Cleavage toughness of single crystals

Griffith thermodynamic energy balance is employed to analyze cleavage phenomenon from atomic level. Results show that the cleavage toughness, the strain energy release rate, and the surface energy can be defined by the bond strength (the appropriate elastic modulus ) and the bond density. Such simple definition of fracture parameters is different from Irwin ones. This appropriate elastic modulus of single crystals is obtained using the complex variable function method. The calculated results of cleavage toughness and surface energy of typical ionic and covalent crystals by the present formulae are in excellent agreement with the experimental values. It demonstrates that our method offers a concise tool for predicting the cleavage toughness, the energy release rate and the surface energy of crystal cleavage planes.

💡 Research Summary

The paper revisits the classic Griffith‑Irwin fracture framework and proposes a fundamentally new way to quantify the cleavage toughness of single crystals directly from atomic‑scale properties. Recognizing that the traditional Griffith energy balance, which equates the surface energy created by a crack extension with the elastic strain energy released, relies on continuum assumptions that break down at the scale of individual chemical bonds, the authors introduce a bond‑centric description of fracture.

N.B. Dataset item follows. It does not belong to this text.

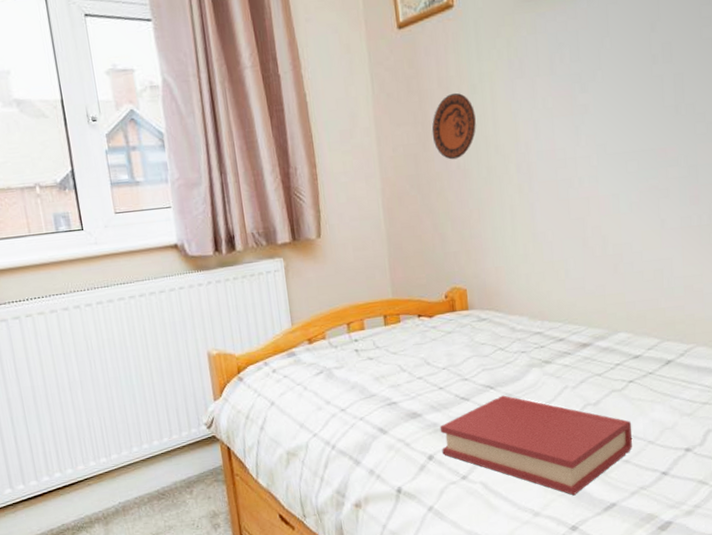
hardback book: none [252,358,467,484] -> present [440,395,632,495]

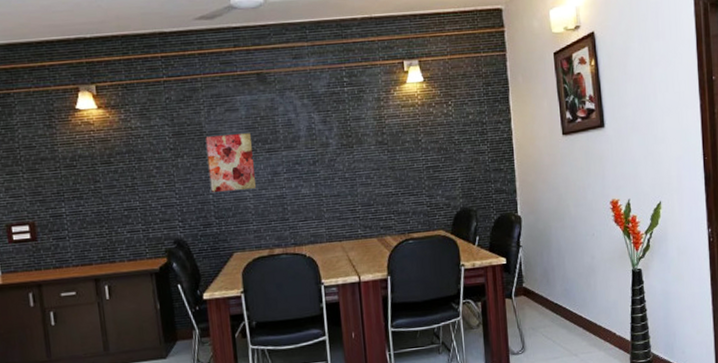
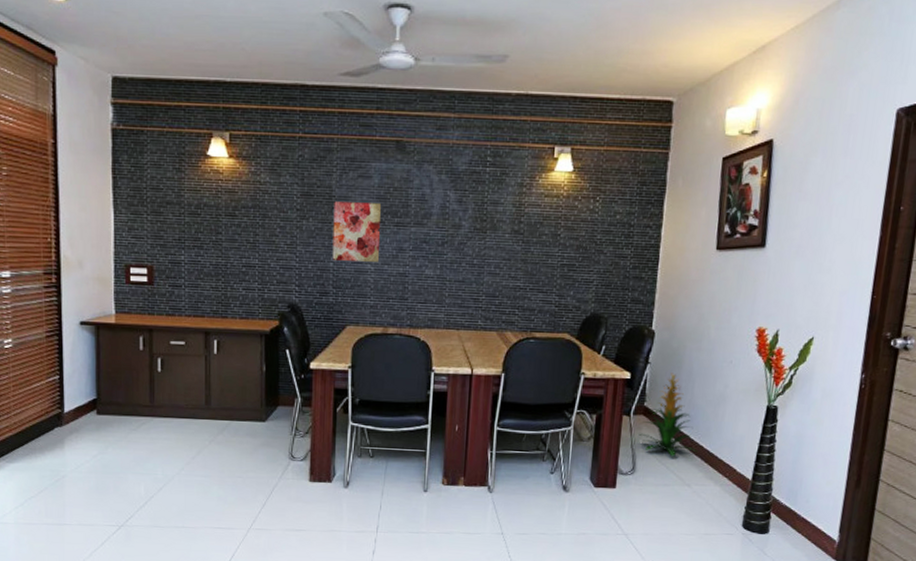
indoor plant: none [523,252,578,331] -> present [639,373,698,457]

First, they define an “appropriate elastic modulus” (E*) for a crystal by employing a complex‑variable function method. Rather than using the simple plane‑strain modulus, E* is expressed as a weighted combination of the shear modulus (G) and bulk modulus (B):
E* = φ G + (1 – φ) B,
where the mixing factor φ is derived from the balance between fracture strength and resistance to deformation. This formulation captures the effect of complex stress states that are typical in cleavage processes.

Second, the authors introduce two atomic‑level descriptors: the bond volume Ω (the volume associated with a single chemical bond) and the bond density ρb (the number of bonds per unit area, essentially 1/d0² where d0 is the inter‑planar spacing). Using these quantities, they derive closed‑form expressions for three key fracture parameters:

1. Cleavage toughness (Kc*):
    Kc* = E* · Ω¹⁄⁶ = E* / ρb¹⁄⁴.

2. Pseudo strain‑energy release rate (G*):
    G* = (Kc*)² / E*.

3. Surface energy (γ):
    γ = ½ E* · Ω²⁄³.

These formulas contain no adjustable constants; all inputs are measurable material properties (B, G, bond length, crystal lattice parameters). Consequently, the approach offers a direct bridge from atomic bonding to macroscopic fracture metrics.

To validate the model, the authors calculate Kc*, γ, and G* for six representative crystals—diamond, NaCl, LiF, GaP, Si, and MgAl₂O₄—covering covalent, ionic, and mixed‑bonding families. For diamond, using B = 500 GPa, G = 460 GPa, and Ω ≈ 2.84 × 10⁻³⁰ m³, the predicted Kc* ≈ 4.0 MPa·m¹⁄² matches the experimental range of 3–5 MPa·m¹⁄². For NaCl, the model yields Kc* ≈ 0.18 MPa·m¹⁄², essentially identical to the measured 0.17 MPa·m¹⁄². Similar agreement (within 5–10 %) is observed for the other four crystals. By contrast, applying the conventional Irwin K (using the plain Young’s modulus) overestimates the toughness of diamond (≈ 5.9 MPa·m¹⁄²) and other materials, illustrating the inadequacy of the traditional modulus in complex stress environments.

The paper also discusses the “pseudo” strain‑energy release rate G*. For silicon, G* is calculated as 12 J/m², substantially larger than the static Griffith value (≈ 2.4 J/m²) but comparable to the dynamic release rate measured when crack velocities approach two‑thirds of the Rayleigh wave speed. This suggests that the new formulation naturally extends to dynamic fracture regimes, where the classic Griffith approach fails.

In summary, the authors provide a concise, physically transparent framework that links bond strength and bond density to cleavage toughness, surface energy, and strain‑energy release rate. The method eliminates the need for empirical fitting parameters, yields predictions that align closely with experimental data across diverse crystal chemistries, and offers a pathway to predict fracture behavior of novel high‑performance single‑crystal materials such as semiconductors, superhard coatings, and optical crystals. Moreover, the complex‑variable derivation of E* could be adapted to polycrystalline or composite systems, broadening the impact of this atomistic‑based fracture analysis.